You are viewing a plain text version of this content. The canonical link for it is here.

Posted to commits@cassandra.apache.org by "Dexter Fryar (JIRA)" <ji...@apache.org> on 2011/04/07 20:50:05 UTC

[jira] [Created] (CASSANDRA-2436) Secondary Index Updates Invalidate Data Set

Secondary Index Updates Invalidate Data Set
-------------------------------------------

                 Key: CASSANDRA-2436
                 URL: https://issues.apache.org/jira/browse/CASSANDRA-2436
             Project: Cassandra
          Issue Type: Bug
          Components: Core
    Affects Versions: 0.7.4
         Environment: RedHat Linux 5.5 - OS is not important here.
            Reporter: Dexter Fryar
            Priority: Blocker


Creating an index, validator, and default validator then renaming/dropping the index later results in read errors and an invalid unreadable data set.

Updating the CF with the old index will not resolve the problem. You can insert/write all you want, but reads will fail if you come across a row that included one of these cases. The only workaround that I've been able to use is to know exactly what the columns/changes were prior to the CF change and iterate through all the rows inserting the same column name will a NULL value. One problem here is that you __must__ absolutely know what the row keys are called because you can't do a read to get them.
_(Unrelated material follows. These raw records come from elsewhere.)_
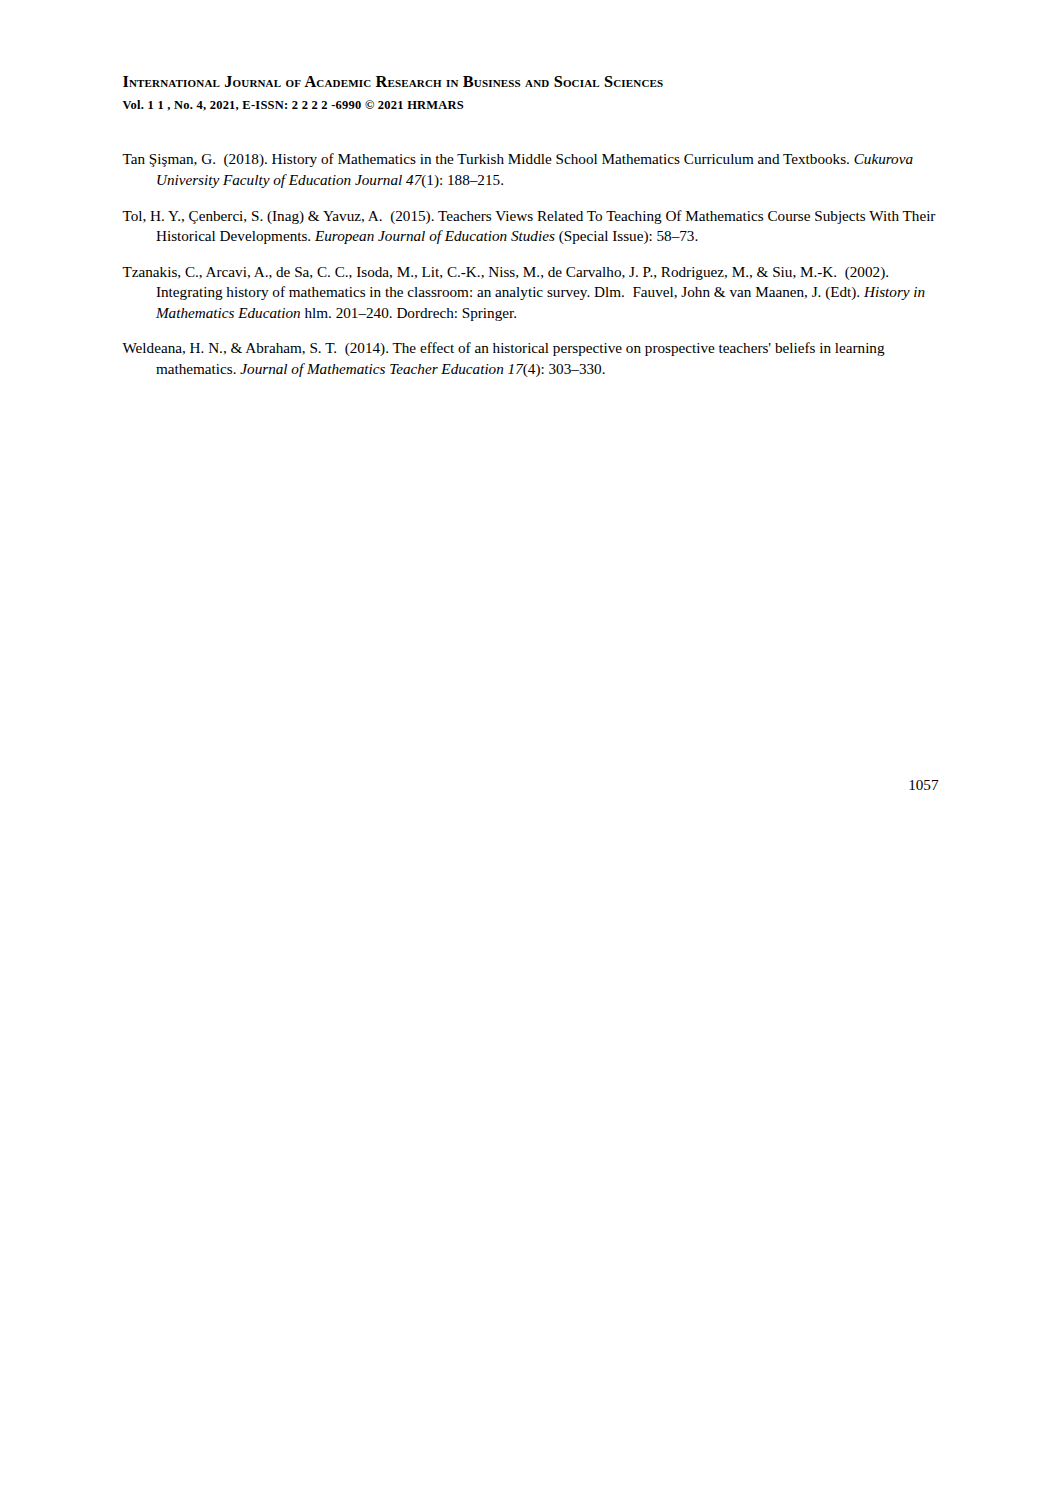International Journal of Academic Research in Business and Social Sciences
Vol. 1 1 , No. 4, 2021, E-ISSN: 2 2 2 2 -6990 © 2021 HRMARS
Tan Şişman, G. (2018). History of Mathematics in the Turkish Middle School Mathematics Curriculum and Textbooks. Cukurova University Faculty of Education Journal 47(1): 188–215.
Tol, H. Y., Çenberci, S. (Inag) & Yavuz, A. (2015). Teachers Views Related To Teaching Of Mathematics Course Subjects With Their Historical Developments. European Journal of Education Studies (Special Issue): 58–73.
Tzanakis, C., Arcavi, A., de Sa, C. C., Isoda, M., Lit, C.-K., Niss, M., de Carvalho, J. P., Rodriguez, M., & Siu, M.-K. (2002). Integrating history of mathematics in the classroom: an analytic survey. Dlm. Fauvel, John & van Maanen, J. (Edt). History in Mathematics Education hlm. 201–240. Dordrech: Springer.
Weldeana, H. N., & Abraham, S. T. (2014). The effect of an historical perspective on prospective teachers' beliefs in learning mathematics. Journal of Mathematics Teacher Education 17(4): 303–330.
1057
1) create a secondary index on a column with a validator and a default validator
2) insert a row
3) read and verify the row
4) update the CF/index/name/validator
5) read the CF and get an error (CLI or Pycassa)


CLI Commands to create the row and CF/Index

create column family cf_testing with comparator=UTF8Type and default_validation_class=UTF8Type and column_metadata=[{column_name: colour, validation_class: LongType, index_type: KEYS}];

set cf_testing['key']['colour']='1234';
list cf_testing;

update column family cf_testing with comparator=UTF8Type and default_validation_class=UTF8Type and column_metadata=[{column_name: color, validation_class: LongType, index_type: KEYS}];


ERROR from the CLI:

list cf_testing;
Using default limit of 100
-------------------
RowKey: key
invalid UTF8 bytes 00000000000004d2



Here is the Pycassa client code that shows this error too.

badindex.py

#!/usr/local/bin/python2.7

import pycassa
import uuid
import sys

def main():
  try:
    keyspace="badindex"
    serverPoolList = ['localhost:9160']
    pool = pycassa.connect(keyspace, serverPoolList)
  except:
    print "couldn't get a connection"
    sys.exit()

  cfname="cf_testing"
  cf = pycassa.ColumnFamily(pool, cfname)
  results = cf.get_range(start='key', finish='key', row_count=1)
  for key, columns in results:
    print key, '=>', columns

if __name__ == "__main__":
  main()

--
This message is automatically generated by JIRA.
For more information on JIRA, see: http://www.atlassian.com/software/jira

[jira] [Resolved] (CASSANDRA-2436) Secondary Index Updates Invalidate Data Set

Posted by "Jonathan Ellis (JIRA)" <ji...@apache.org>.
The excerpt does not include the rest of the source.